Importantly, THC remains below detection limits across samples, meeting strict rules in places where any psychoactive trace would block retail sales. That feature alone could save processors the costly step of purifying extracts to strip out THC.

Parts of the plant Trema micranthum (L.) Blume: leaves, inflorescences, fruits, and branches. Credit: Scientific Reports
Parts of the plant Trema micranthum (L.) Blume: leaves, inflorescences, fruits, and branches. Click image to enlarge. Credit: Scientific Reports

Size also helps. A mature shrub can top 66 feet, offering biomass well beyond what a typical hemp plant yields in regions where heat, pests, or legal hurdles keep hemp acreage low.

“Lots of companies have been calling, looking to collaborate,” says laboratory director Rosane Silva, who refers to their new subject as the “magical plant.”

From weed to wellness

CBD already supports one U.S. Food and Drug Administration–approved drug, Epidiolex, prescribed for rare childhood epilepsies.

Dozens of trials are probing benefits for autism spectrum disorders, post-traumatic stress, and inflammatory diseases.

Yet patients in many countries still import CBD oils at steep prices because medical marijuana remains illegal to cultivate.

Brazil reflects that tension. Judges there often grant individual patients permission to receive cannabis-derived CBD, but growers must keep operations abroad.

If Trema proves a viable domestic source of CBD without THC, supply chains could shorten, prices could fall, and courts might see fewer emergency petitions.

Funding and next steps

A public grant worth 500,000 BRL (104,000 USD) now fuels the next phase: perfecting extraction methods and running preclinical tests.

Dr. Moura Neto is also navigating patents for the techniques – though not for the plant itself. “If I dreamed of being a billionaire, I wouldn’t have become a professor,” he says.

Patenting a process rather than the species allows researchers worldwide to study Trema micrantha genetics, cultivation, and pharmacology.

Open science may accelerate breeding programs to boost cannabinoid content, just as decades of selective crossing transformed hemp into today’s high-CBD, low-THC cultivars.

More questions about Trema micrantha

Even with strong CBD levels in fruit, overall yield per acre currently trails specialized hemp varieties by orders of magnitude.

Agronomists must learn whether fertilizer regimens, pruning schedules, or controlled stress can nudge Trema’s metabolic pathways toward richer resin production.

Meanwhile, pharmacologists will compare therapeutic potency head-to-head against cannabis-derived CBD. As Dr. Moura Neto cautions, CBD from Trema micrantha “might not work as well, or at all.”

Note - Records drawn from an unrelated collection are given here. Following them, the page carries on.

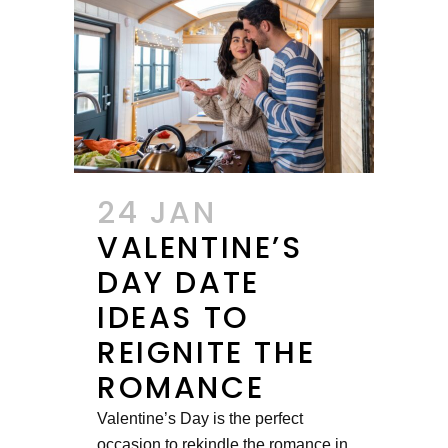
24 JAN
VALENTINE’S
DAY DATE
IDEAS TO
REIGNITE THE
ROMANCE
Valentine’s Day is the perfect
occasion to rekindle the romance in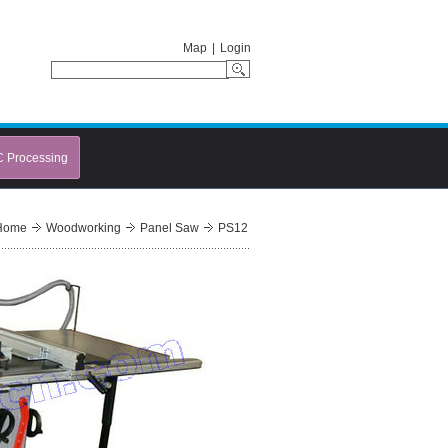
Map
|
Login
C Processing
Home
Woodworking
Panel Saw
PS12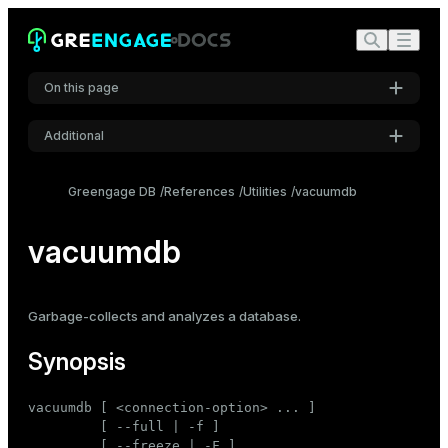
On this page
Additional
Synopsis
Settings
Description
Greengage DB
References
Utilities
vacuumdb
Font
Options
Inter
vacuumdb
Connection options
Notes
Code font
Examples
Garbage-collects
and
analyzes
a database.
Roboto Mono
See also
Synopsis
Font size
vacuumdb [ <connection-option> ... ]

Medium
         [ --full | -f ]

         [ --freeze | -F ]
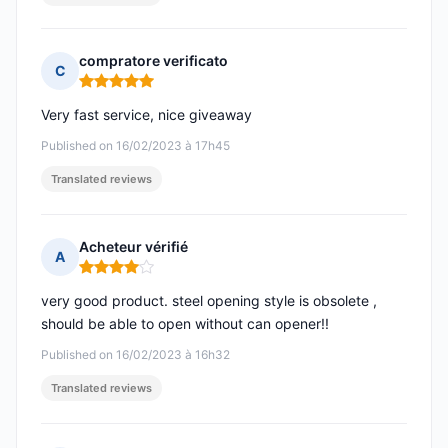
compratore verificato
C
Rating: 5 out of 5
Very fast service, nice giveaway
Published on 16/02/2023 à 17h45
Translated reviews
Acheteur vérifié
A
Rating: 4 out of 5
very good product. steel opening style is obsolete ,
should be able to open without can opener!!
Published on 16/02/2023 à 16h32
Translated reviews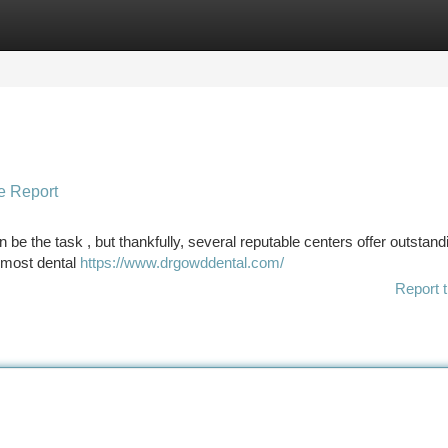
tegories
Register
Login
e Report
be the task , but thankfully, several reputable centers offer outstand
remost dental
https://www.drgowddental.com/
Report t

Clinical trials will span five to ten years if early toxicology proves safe. Extraction facilities must also demonstrate that oil from Trema meets pharmacopeia purity standards and remains stable on shelves.

The business landscape

Market analysts valued global CBD sales at nearly $5 billion last year and project more than $47 billion by 2028. Those figures catch the eye of pharmaceutical firms, cosmetics brands, and food-and-beverage startups alike.

THC-free sourcing could let companies bypass patchwork legislation that still treats cannabis as a controlled drug.

Brazil’s vast territory offers another advantage: the climate supports year-round growth near the equator, reducing greenhouse heating costs common in northern latitudes. Fast turnover from seed to fruit may allow three harvests per year, lowering production costs further.

Trema micrantha and CBD’s future

A shrub once written off as a nuisance now invites plant scientists, chemists, and economists to rethink how CBD reaches medicine cabinets.

If ongoing studies confirm effectiveness and scalable yield, hemp might share the cannabinoid spotlight with its newly famous cousin.

For now, anyone tempted to roll the leaves should heed Dr. Moura Neto’s warning: “That definitely won’t do anything for you.”

The journey from laboratory bench to pharmacy shelf is never short, yet Trema micrantha shows that valuable molecules sometimes hide in the least glamorous corners of a forest.

With steady research funding and open collaboration, a weed could join the wellness industry – without the legal smoke clouds that follow its more notorious relative.

The full study was published in the journal Scientific Reports.